Another GSI, RO4929097 (Roche), shown in Figure 3, has also entered clinical trials. This drug has been evaluated in 2 dosing regimens—days 1–3, 8–10 every 3 weeks, and days 1–7 every 3 weeks, and found to be generally well tolerated, with the most common adverse events being reversible fatigue, nausea, emesis, diarrhea, hypophosphatemia, and rash. In this study, pretreatment IL-6 and IL-8 levels have emerged as possible response predictive markers and will be explored further (77). There is currently a phase II study in advanced TN breast cancer in which baseline and 4 to 5 week post–treatment tumor biopsies will be collected to explore the effect of the drug on components of the Notch pathway and surrogate markers of Notch inhibition. Drug exposure will also be explored through paired blood sampling. Another study combines R04929097 with the hedgehog inhibitor GDC-0449 (Genentech; Fig. 4) in advanced breast cancer (78). This combination is based on the theory that both the notch pathway and the hedgehog signaling pathway play important roles in self-renewal pathways and also interact with one another (79). A potential challenge of targeting self-renewal pathways is clearly to ensure that normal cellular pathways dependent on self-renewal remain unaffected (80).

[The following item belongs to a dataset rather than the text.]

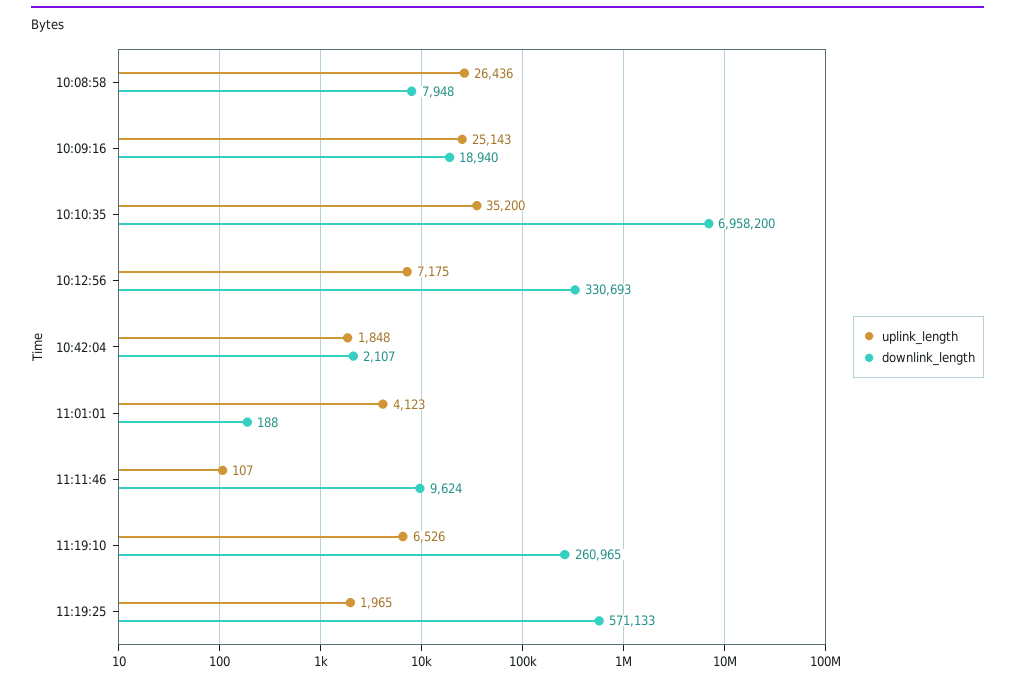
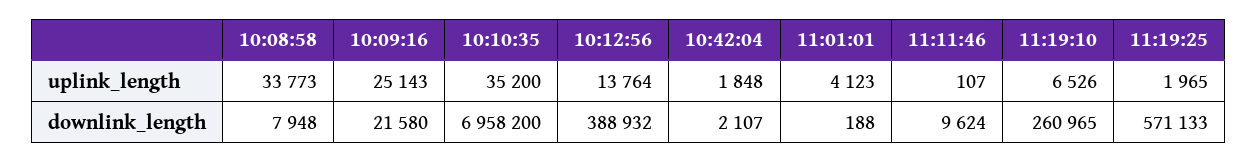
uplink_length, 10:08:58: 26436 -> 33773
downlink_length, 10:09:16: 18940 -> 21580
uplink_length, 10:12:56: 7175 -> 13764
downlink_length, 10:12:56: 330693 -> 388932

In conclusion, there is growing evidence that cross talk between Notch and key signaling pathways, as well as its role in regulating TICs, can promote tumorigenesis in breast cancer. There is preclinical and early clinical evidence that agents targeting the Notch pathway, of which the GSIs are most advanced, may be effective in this disease. Further clinical trials will hopefully confirm the efficacy of Notch pathway inhibition either as a single agent or in combination with endocrine therapy, targeted therapies, chemotherapy, or possibly even radiation therapy as novel approaches, ultimately leading to improved patient outcomes overall.
Disclosure of Potential Conflicts of Interest
No potential conflicts of interest were disclosed.